Let’s think. Every effect has its cause, or so they say. We can rule out a miracle—I can’t see why God would worry about my shower, it’s hardly the Red Sea. So, a natural effect, a natural cause. Last night before going to bed, I took a sleeping pill with a glass of water. Obviously the water was still running then. This morning it wasn’t. So, my dear Watson, the valve had been closed during the night—and not by you. Someone was in my house, and he, they, were afraid I might have been disturbed, not by the noise they were making (they were silent as the grave) but by the drip, which might have irritated even them, and perhaps they wondered why I didn’t stir. And, very craftily, they did what my neighbor would have done: they turned off the water.

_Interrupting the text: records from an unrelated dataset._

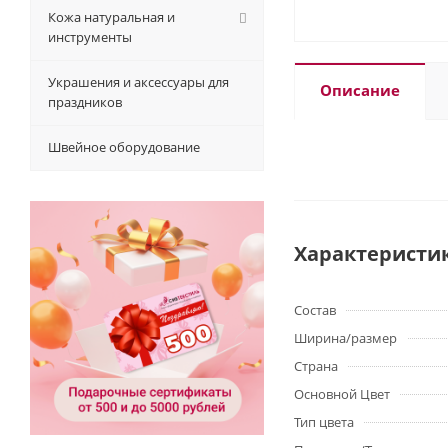
Кожа натуральная и
инструменты
Украшения и аксессуары для
Описание
праздников
Швейное оборудование
Характеристи
Состав
Ширина/размер
Страна
Основной Цвет
Тип цвета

And then? My books are in their usual disarray, half the world’s secret services could have gone through them page by page without my noticing. No point looking in the drawers and opening the cupboard in the corridor. If they wanted to make a discovery, there’s only one thing to do these days: rummage through the computer. Perhaps they’d copied everything so as not to waste time and gone back home. And only now, opening and reopening each document, they’d have realized there was nothing in the computer that could possibly interest them.

What were they hoping to find? It’s obvious—I mean, I can’t see any other explanation—they were looking for something to do with the newspaper. They’re not stupid, they’d have assumed I must have made notes about all the work we are doing in the newsroom—and therefore that, if I knew anything about the Braggadocio business, I’d have written it down somewhere. Now they’ll have worked out the truth, that I keep everything on a diskette. Last night, of course, they’d also have been to the office and found no diskette of mine. So they’ll be coming to the conclusion (but only now) that I keep it in my pocket. What idiots we are, they’ll be saying, we should have checked his jacket. Idiots? Shits. If they were smart, they wouldn’t have ended up doing such a scummy job.

Now they’ll have another go, at least until they arrive at the stolen letter. They’ll arrange for me to be jostled in the street by fake pickpockets. So I’d better get moving before they try again. I’ll send the diskette to a poste restante address and decide later when to pick it up. What on earth am I thinking of, one man is already dead, and Simei has flown the nest. They don’t even need to know if I know, and what I know. They’ll get rid of me just to be on the safe side, and that’s the end of it. I can hardly go around telling the newspapers I knew nothing about the whole business, since just by saying it I’d make it clear I knew what had happened.

How did I end up in this mess? I think it’s all the fault of Professor Di Samis and the fact that I know German.

* * * *

What makes me think of Di Samis, a business of decades ago? I’ve always blamed Di Samis for my failure to graduate, and it’s all because I never graduated that I ended up in this mess. And then Anna left me after two years of marriage because she’d come to realize, in her words, that I was a compulsive loser—God knows what I must have told her at the time to make myself look good.